- **RECORDS FOR THIS TASK**:
BEGIN
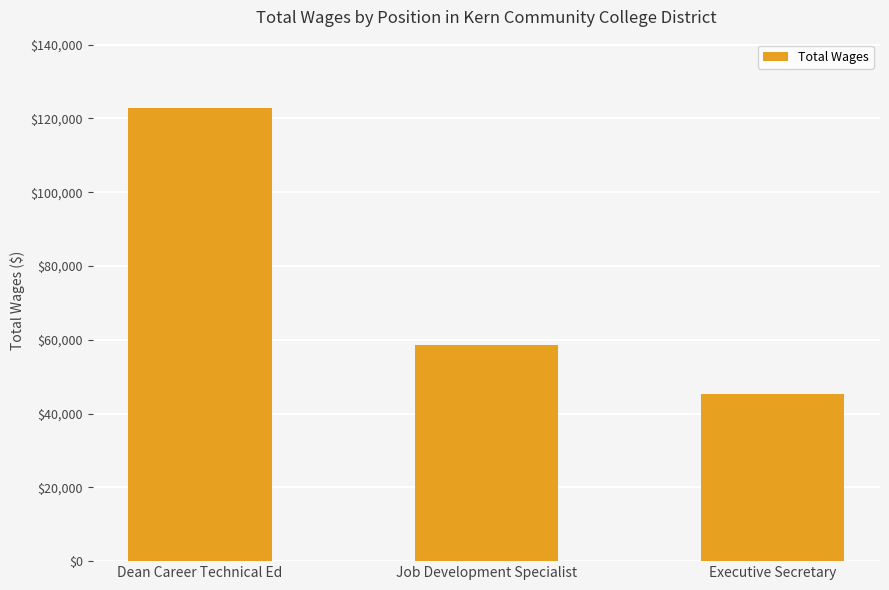

What is the average value?

75571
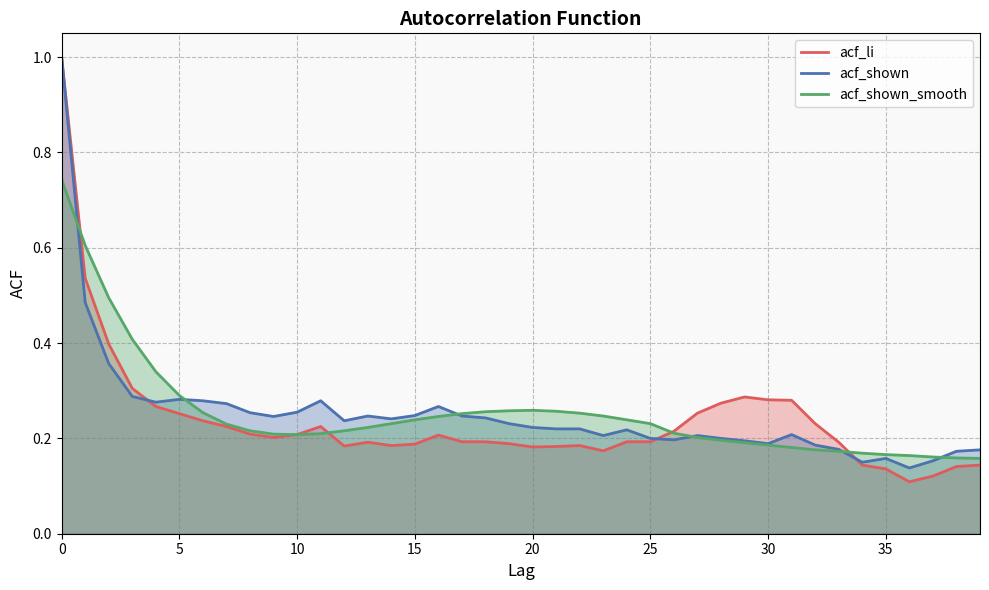

Which has a higher value, 32 or 38?

32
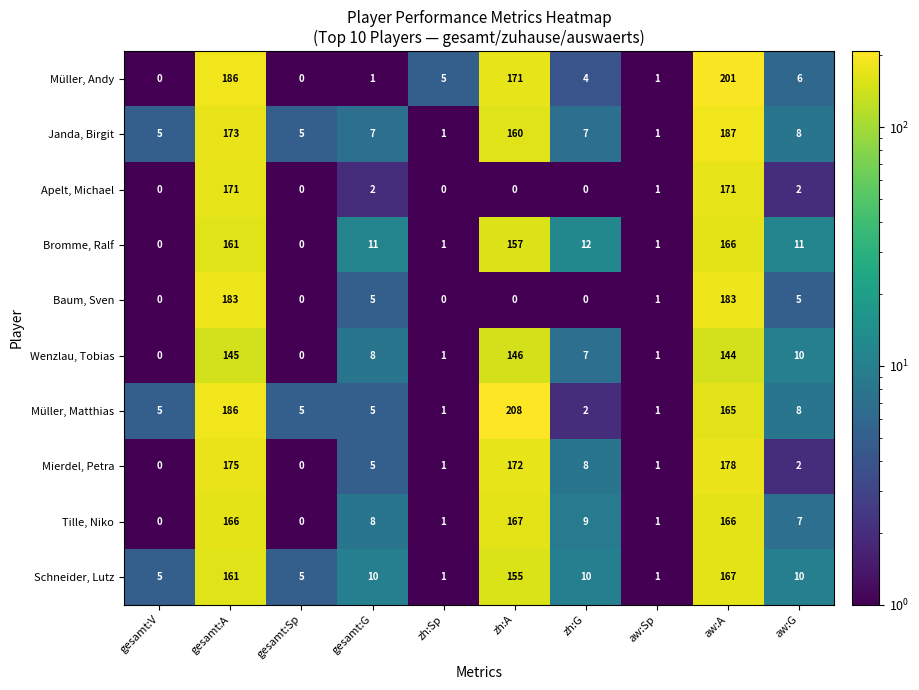

What is the highest value of the Janda, Birgit series?

187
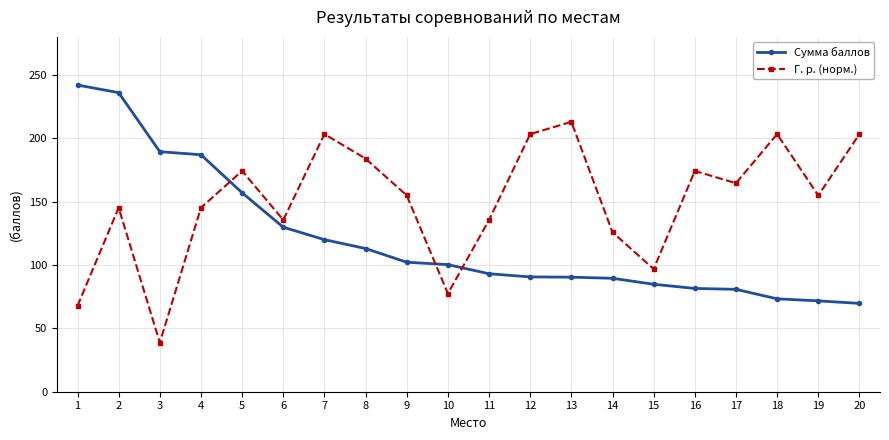

Where does the Сумма баллов series first go above 100?

1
END
- **EXERCISE**: Change "value" to "figure" in every one of the records above, keeping everything else the same, and leave the pictures out.

- **OUTPUT OF THE EXERCISE**:
What is the average figure?

75571

Which has a higher figure, 32 or 38?

32

What is the highest figure of the Janda, Birgit series?

187

Where does the Сумма баллов series first go above 100?

1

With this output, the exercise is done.